The Iraqi electricity ministry signed Thursday a contract worth $365 million with an Iranian company nominated by the Tehran government to build a gas pipeline to supply Iraqi power plants with Iranian gas, the ministry spokesman said Thursday.

Musaab Al Mudaris said the pipeline would carry some 25 million cubic feet of Iranian gas a day that would be enough to generate some 2,500 megawatts.

The pipeline will pass through Iraq's Mansouriyah gas field, near the Iranian border in the restive Diyala province and will feed three power plants; one in Sadr City in northern Baghdad and the other two in the northern and southern outskirts of the capital.

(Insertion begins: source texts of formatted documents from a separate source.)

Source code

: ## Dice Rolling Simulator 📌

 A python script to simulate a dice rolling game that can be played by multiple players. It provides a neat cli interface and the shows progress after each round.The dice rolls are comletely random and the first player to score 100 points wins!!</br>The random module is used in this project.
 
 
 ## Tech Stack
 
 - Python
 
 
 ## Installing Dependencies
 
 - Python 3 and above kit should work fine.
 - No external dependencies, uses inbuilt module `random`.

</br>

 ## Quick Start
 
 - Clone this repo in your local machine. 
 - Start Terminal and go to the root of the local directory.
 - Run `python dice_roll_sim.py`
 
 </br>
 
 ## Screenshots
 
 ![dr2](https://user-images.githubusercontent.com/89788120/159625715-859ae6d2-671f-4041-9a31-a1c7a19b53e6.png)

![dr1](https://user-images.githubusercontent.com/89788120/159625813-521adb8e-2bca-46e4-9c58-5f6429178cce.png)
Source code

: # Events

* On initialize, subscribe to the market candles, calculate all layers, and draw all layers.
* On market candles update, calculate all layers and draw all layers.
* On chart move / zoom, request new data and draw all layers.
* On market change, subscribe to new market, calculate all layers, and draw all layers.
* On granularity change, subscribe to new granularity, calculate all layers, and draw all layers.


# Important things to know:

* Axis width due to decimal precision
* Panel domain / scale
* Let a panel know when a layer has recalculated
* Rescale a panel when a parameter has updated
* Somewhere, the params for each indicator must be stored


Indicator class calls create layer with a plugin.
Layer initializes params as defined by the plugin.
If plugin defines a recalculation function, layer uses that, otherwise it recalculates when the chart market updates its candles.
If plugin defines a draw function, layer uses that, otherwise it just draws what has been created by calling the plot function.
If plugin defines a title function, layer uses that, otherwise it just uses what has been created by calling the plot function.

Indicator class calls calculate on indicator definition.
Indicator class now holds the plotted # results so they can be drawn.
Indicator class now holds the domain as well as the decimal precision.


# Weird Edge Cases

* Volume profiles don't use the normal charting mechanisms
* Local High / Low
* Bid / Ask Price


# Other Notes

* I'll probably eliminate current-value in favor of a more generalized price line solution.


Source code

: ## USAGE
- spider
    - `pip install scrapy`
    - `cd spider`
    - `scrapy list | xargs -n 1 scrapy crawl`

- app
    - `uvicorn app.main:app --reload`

An Iraqi government spokesman Ali Al Dabbagh, meantime, said that the cabinet has agreed to pay 25% of the value of the contract to the Iranian company. The pipeline will be 130 kilometers long and 48 inches in diameter.

Iraq's aging power stations generate less than half the country's actual demand. The situation is particularly acute in the searingly hot Iraqi summers when the country's national grid can only provide a few hours of power each day.


The contract also illustrates the closer ties that have developed between Iran and Iraq under the Shiite-led government of Prime Minister Nouri al-Maliki.

Iraq and Iran fought a fierce war in the 1980s in which nearly 1 million people were killed. Many of Iraq's Shiite leaders that were persecuted by Saddam Hussein's regime sought asylum in Iran. They have since returned after the fall of Saddam Hussein in 2003 and some now hold key government posts and maintain close ties with Iran.

Iraq is trying to produce its own gas when it signed earlier this month deals with Turkish Petroleum International Co. or TPAO, Korea Gas Corp., known as Kogas, and Kuwait Energy Company to develop the Mansouriyah oil field and with Kuwait Energy and TPAO to develop the Siba gas field in southern Iraq. Baghdad initialed this month a deal with Kogas to develop Iraq's largest gas field Akkas in the western Anbar province.